[CXV. LE DÉJEUNER]

Je n'assistai pas à son départ. Mais, à l'heure marquée, j'éprouvai quelque chose qui n'était ni de la douleur ni du plaisir, un mélange à doses égales de soulagement et de regrets. Que le lecteur ne s'irrite point de cette confession. Je sais bien que pour être agréable à sa fantaisie et faire vibrer ses nerfs, j'aurais dû souffrir un profond désespoir, verser des larmes, et ne pas déjeuner. Ce serait romanesque, mais non biographique. La vérité pure, c'est que je déjeunai comme tous les jours, nourrissant mon cœur du souvenir de mon aventure, et mon estomac des mets de M. Proudhon...

Vieillards de ma génération, vous souvenez-vous encore de ce maître cuisinier de l'hôtel Pharoux, qui, à en croire le patron de l'hôtel, avait servi chez Véry et Véfour, et aussi chez le comte Molé et chez le duc de la Rochefoucauld? Il était vraiment insigne. Lui et la polka firent à la même époque leur solennelle entrée à Rio... La polka, M. Proudhon, Tivoli, le bal des étrangers, le Casino, voilà quelques-uns de mes meilleurs souvenirs de ce temps-là. Mais les petits plats du chef étaient surtout délicieux.

Ce matin-là, on aurait dit que ce diable d'homme avait pressenti ma catastrophe. Jamais son art et son génie ne lui furent si propices. Quelle recherche des condiments, quelles chairs tendres, quelle ordonnance des plats! On dégustait avec la bouche, les yeux, le nez. Je n'ai pas gardé la note de ce jour-là; je sais qu'elle fut salée. Hélas! il me fallait enterrer magnifiquement mes amours. Ils s'en allaient en plein océan, dans l'espace et dans le temps, et je me retrouvais au coin d'une table, avec mes quarante et tant d'années, inutiles et vides. Elle pourrait bien revenir, comme elle revint en effet. Mais eux!... Hélas! qui s'aviserait de redemander au crépuscule du soir les effluves du matin?...


[CXVI. PHILOSOPHIE DES FEUILLES MORTES]

Cette fin de chapitre m'a tellement attristé que j'étais sur le point de ne plus écrire, de me reposer un peu, pour purger mon esprit de cette mélancolie, avant de continuer. Mais non: je ne veux pas perdre de temps.
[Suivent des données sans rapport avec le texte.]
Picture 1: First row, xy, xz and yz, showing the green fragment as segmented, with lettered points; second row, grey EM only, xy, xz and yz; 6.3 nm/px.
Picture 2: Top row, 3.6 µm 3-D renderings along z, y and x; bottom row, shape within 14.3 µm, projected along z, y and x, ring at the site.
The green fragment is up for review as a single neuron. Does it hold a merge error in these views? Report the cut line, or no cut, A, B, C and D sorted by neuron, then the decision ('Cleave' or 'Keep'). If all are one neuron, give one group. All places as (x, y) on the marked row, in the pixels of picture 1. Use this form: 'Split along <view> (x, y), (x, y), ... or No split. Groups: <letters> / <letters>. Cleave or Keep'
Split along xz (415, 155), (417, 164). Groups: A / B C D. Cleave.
Le départ de Virgilia me laissa une impression de veuvage. Les premiers jours, je restai chez moi, passant les heures comme Domicien, à enfiler des mouches, si toutefois Suétone n'a pas menti. Mais je les harponnais d'une façon particulière, avec les regards. Je les transperçais une à une au fond d'une grande salle, étendu dans un hamac, un livre ouvert entre les mains. C'était tout: regrets, ambitions, un peu d'ennui, et, par-dessus tout, beaucoup de rêverie. Mon oncle, le chanoine, mourut dans cet intervalle; item, deux cousins. Leur mort me laissa froid. Je les conduisis au cimetière comme on porte de l'argent en banque; que dis-je?... comme on porte des lettres à la poste. J'y collai le timbre, je les donnai au facteur, et je lui laissai le soin de les remettre en main propre. Ce fut à peu près à cette époque que naquit ma nièce Venancia, fille de Cotrim. Les uns naissaient, les autres mouraient; je continuai à vivre avec les mouches.
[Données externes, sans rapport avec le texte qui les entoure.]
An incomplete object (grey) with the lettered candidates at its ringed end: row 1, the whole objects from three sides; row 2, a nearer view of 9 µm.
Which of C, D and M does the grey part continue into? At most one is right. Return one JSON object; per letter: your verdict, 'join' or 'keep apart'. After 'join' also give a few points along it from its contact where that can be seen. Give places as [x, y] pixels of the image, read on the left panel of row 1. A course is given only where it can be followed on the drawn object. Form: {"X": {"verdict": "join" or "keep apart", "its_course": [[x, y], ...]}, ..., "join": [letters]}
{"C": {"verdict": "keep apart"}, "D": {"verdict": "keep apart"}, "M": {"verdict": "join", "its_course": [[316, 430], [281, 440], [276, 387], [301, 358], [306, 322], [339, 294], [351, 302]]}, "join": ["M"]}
Parfois aussi, je m'agitais. Je retournais mes tiroirs; je retrouvais d'anciennes lettres, d'amis, de parents, de maîtresses, voire de Marcelina. Je les ouvrais toutes, je les relisais une à une et je revivais le passé. Lecteur ignare, si tu ne conserves pas tes lettres de jeunesse, tu ne connaîtras pas un jour la philosophie des feuilles mortes; tu ne connaîtras pas la jouissance de te revoir très loin dans une pénombre, avec un grand tricorne, des bottes de sept lieues et des barbes assyriennes, danser au son d'un accordéon anacréontique. Garde tes lettres de jeunesse.

Si le tricorne ne te sourit pas, j'emploierai l'expression d'un vieux marin, ami de Cotrim. Je dirai que si tu gardes tes lettres de jeunesse, tu auras l'occasion de «chanter une nostalgie»; c'est le nom que nos loups de mer donnent aux airs de la patrie, qu'ils entonnent en plein océan. Comme expression poétique, on ne saurait rien trouver de plus triste.